Dies ist die Situation, deren Hervorrufung die Vorsteher und Satrapen mit satanischer Scharfsinnigkeit aushecken. Offenbar war es üblich, dass die Verwalter Verordnungen entwarfen, denen der König durch seine Unterschrift Autorität verlieh. Folglich stellen sich diese Männer mit einem Erlass vor den König, dass dreißig Tage lang keine Bitte an irgendeinen Gott oder Menschen außer an den König gestellt werden dürfe, unter der Strafe, in die Löwengrube geworfen zu werden. Drei Dinge kennzeichnen diese Verordnung:
Erstens ist die Verordnung an sich der Höhepunkt der Boshaftigkeit, denn sie ist der schreckliche Versuch, Gott zu entthronen und den Menschen an seine Stelle zu setzen. Sie versucht, den König in eine Stellung absoluter Vorherrschaft über Himmel und Erde zu bringen, über Gott und Menschen, denn während der dreißig Tage sollte keine Bitte an „irgendeine[n] Gott oder Menschen“ gerichtet werden. So groß die Sünde Nebukadnezars auch war, diese war weitaus größer. Nebukadnezar hatte ein Götzenbild anstelle von Gott errichtet; aber Darius erhebt sich nun selbst auf den Platz Gottes. Es ist die Vergötterung von Menschen.

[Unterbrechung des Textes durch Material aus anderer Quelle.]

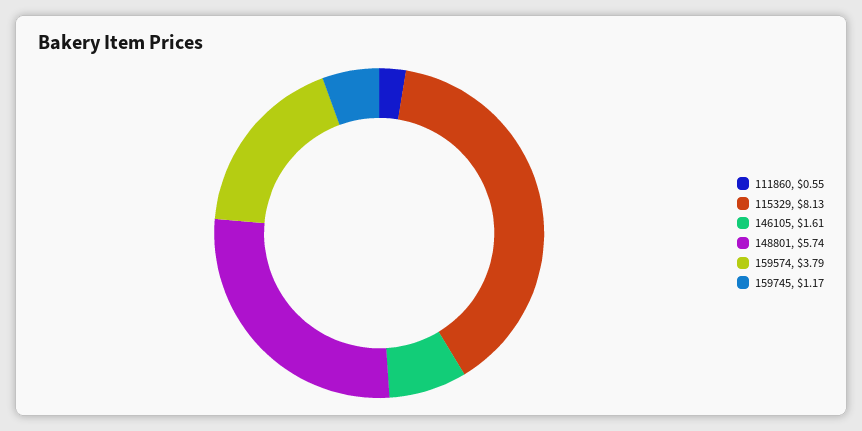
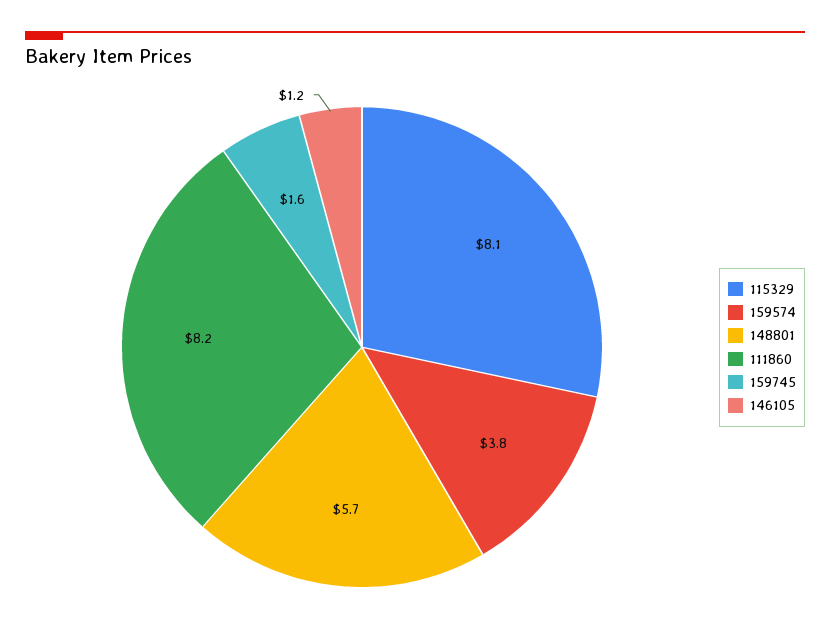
  {
-   "111860": 0.55,
+   "111860": 8.2,
    "115329": 8.13,
-   "146105": 1.61,
+   "146105": 1.2,
    "148801": 5.74,
    "159574": 3.79,
-   "159745": 1.17
+   "159745": 1.6
  }

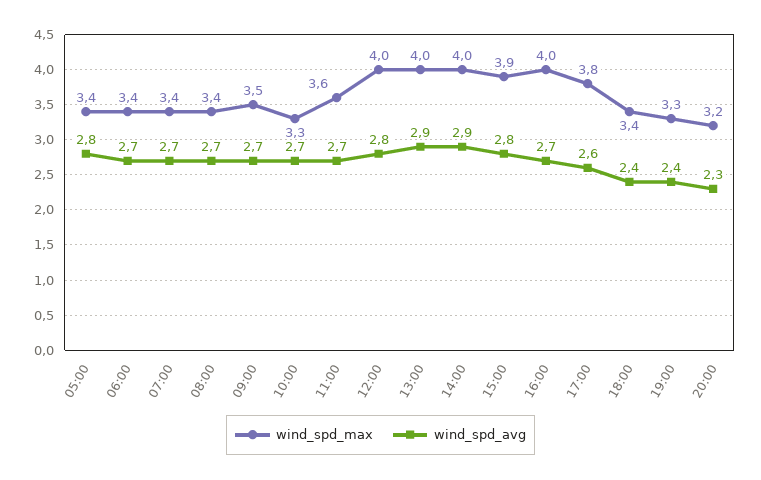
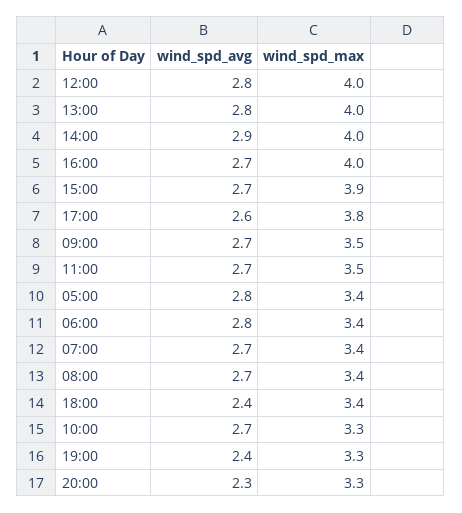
  {
    "wind_spd_max": {
      "05:00": 3.4,
      "06:00": 3.4,
      "07:00": 3.4,
      "08:00": 3.4,
      "09:00": 3.5,
      "10:00": 3.3,
-     "11:00": 3.6,
+     "11:00": 3.5,
      "12:00": 4,
      "13:00": 4,
      "14:00": 4,
      "15:00": 3.9,
      "16:00": 4,
      "17:00": 3.8,
      "18:00": 3.4,
      "19:00": 3.3,
-     "20:00": 3.2
+     "20:00": 3.3
    },
    "wind_spd_avg": {
      "05:00": 2.8,
-     "06:00": 2.7,
+     "06:00": 2.8,
      "07:00": 2.7,
      "08:00": 2.7,
      "09:00": 2.7,
      "10:00": 2.7,
      "11:00": 2.7,
      "12:00": 2.8,
-     "13:00": 2.9,
+     "13:00": 2.8,
      "14:00": 2.9,
-     "15:00": 2.8,
+     "15:00": 2.7,
      "16:00": 2.7,
      "17:00": 2.6,
      "18:00": 2.4,
      "19:00": 2.4,
      "20:00": 2.3
    }
  }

Zweitens ist der Beweggrund der Verordnung in höchstem Maße bösartig. Indem sie die Aufrichtigkeit Daniels Charakters und seine eigene Treue gegenüber dem Gesetz seines Gottes ausnutzen, erdenken diese Männer absichtlich eine Anordnung, von der sie wissen, dass Daniel sie nicht befolgen wird.
Drittens scheint die Verordnung, die sie formulieren, dem König außerordentlich zu schmeicheln. Sie wird so präsentiert, dass das wahre Motiv sorgsam verschleiert wird, und der König tappt törichterweise in die Falle und unterschreibt die Anordnung.
„Und als Daniel erfuhr, dass die Schrift aufgezeichnet war, ging er in sein Haus. Und er hatte in seinem Obergemach offene Fenster nach Jerusalem hin; und dreimal am Tag kniete er auf seine Knie und betete und lobpries vor seinem Gott, wie er vorher getan hatte“ (6,11).